# Línea vertical blanca en un Televisor LCD LG



## casp3 (Sep 9, 2014)

Hola muy buenas:

hace unos días mi TV LG de 55" llevó un pequeño golpe sobre mi cabeza, y a los dos días le salio una línea blanca en el centro de la pantalla.
La imagen se ve correctamente, pero con la línea blanca.
Tras no estar en garantía, me aconsejaron que la reparación sería costosa, que era la pantalla.
Si alguien es amable en responder.
Que precauciones se deben de tomar a la hora de abrir la TV LCD.
Colocando una bombilla de 60W en el condensador principal de la fuente de alimentación, previa desconexión de la red,  se descarga todo el circuito?
Saludos. ...


----------



## Cdma System (Sep 10, 2014)

Creo que Vas a tener que cambiar la pantalla, posible pixel muerto
Edit: mejor llevalo a un técnico, cosa que no lo empeores y te salga más caro aún.


----------



## Daniel.more (Sep 10, 2014)

un buen técnico con el equipo adecuado te repara esa avería en el 80% de las veces,llévalo a un técnico que no sale muy cara su reparación,saludos.

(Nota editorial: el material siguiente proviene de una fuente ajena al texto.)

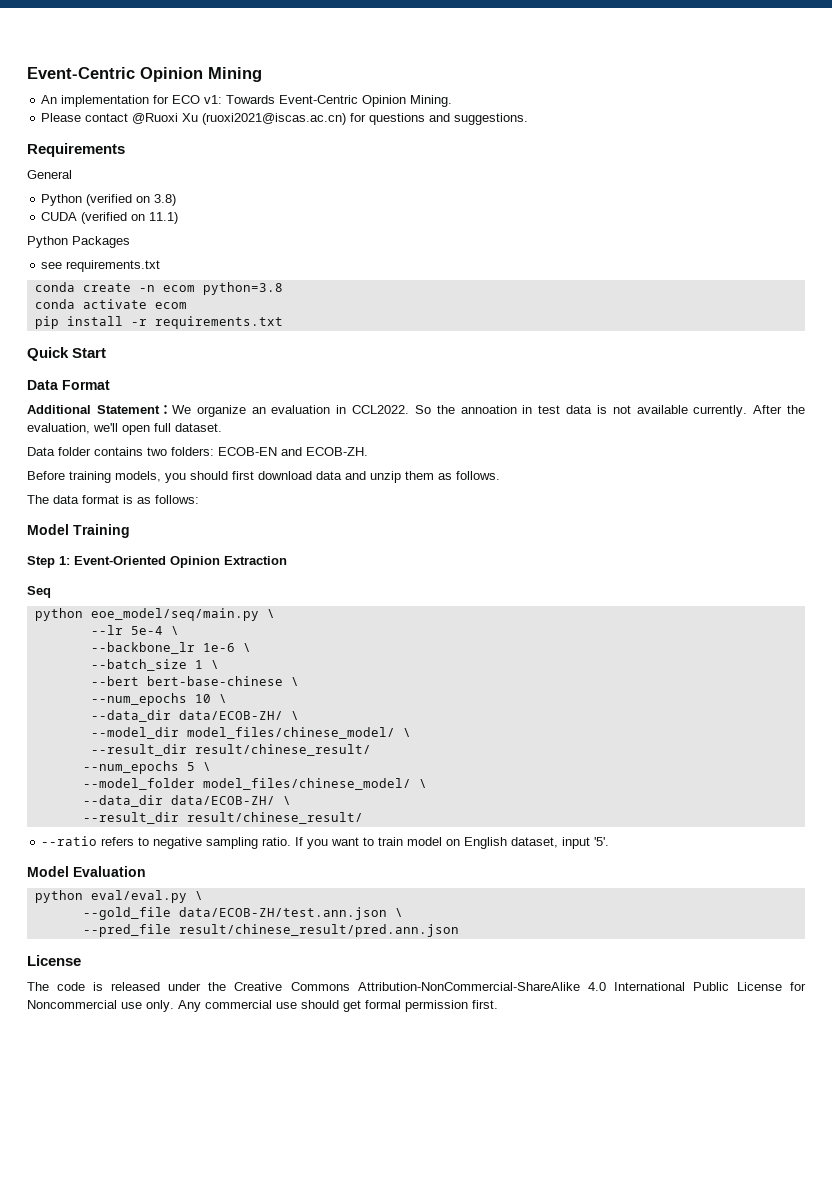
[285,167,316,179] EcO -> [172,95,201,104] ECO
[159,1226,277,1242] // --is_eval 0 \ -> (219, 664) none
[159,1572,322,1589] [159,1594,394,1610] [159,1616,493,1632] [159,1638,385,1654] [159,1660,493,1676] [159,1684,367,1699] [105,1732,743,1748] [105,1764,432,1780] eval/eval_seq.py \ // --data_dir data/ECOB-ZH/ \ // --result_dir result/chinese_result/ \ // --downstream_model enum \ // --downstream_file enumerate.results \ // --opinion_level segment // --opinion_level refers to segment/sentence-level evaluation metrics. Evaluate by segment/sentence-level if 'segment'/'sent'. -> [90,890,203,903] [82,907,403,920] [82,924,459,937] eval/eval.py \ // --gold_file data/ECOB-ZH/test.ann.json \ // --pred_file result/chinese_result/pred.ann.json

me falto responderte a tu segunda parte,para una avería como la tulla,las precauciones a tener en cuenta para desarmar el lcd,no hace falta seriar bombilla,yo solo uso pulsera antiestática,y poco mas,lo típico espacio limpio y ordenado,etc.etc.


----------



## Lucho LP (Sep 10, 2014)

Hola! Según tengo entendido, la línea blanca tanto vertical u horizontal, indica el mal funcionamiento de un demultiplexor... que difícilmente pueda repararse. Generalmente se cambia el display completo, si es que se consigue.
Suerte!


----------



## Melghost (Sep 10, 2014)

Efectivamente, por un pixel no se te va una línea. Debe de ser una salida de un multiplexor o, si dices que hay un golpe por ahí... no sé, si tienes la cabeza tan dura como yo, puede que se haya desconectado una soldadura de la salida del multiplexor al display... Si consigues localizarla te evitas un buen gasto.


----------



## casp3 (Sep 10, 2014)

Muchas gracias por todas vuestras respuestas.
La verdad que por abrirla y mirarle los contactos de los multiplexores, no pierdo nada.
Eso si sin meterme en más jaleos.

Respecto a la protección contra el voltaje, con desconectarla de la red, descargar la placa de la fuente de alimentación y soltar todas las bornas será suficiente, pienso. Esto lo comento para próximas ocasiones.
El único respeto que me dá, es la placa de los transformadores.
Le echaré un vistazo y les comentaré.

Saludos.





Lucho LP dijo:


> Hola! Según tengo entendido, la línea blanca tanto vertical u horizontal, indica el mal funcionamiento de un demultiplexor... que difícilmente pueda repararse. Generalmente se cambia el display completo, si es que se consigue.
> Suerte!




Te refieres a la tarjeta T-COM completa??
La tarjeta nueva viene con los demultiplexores nuevos?

Un saludo


----------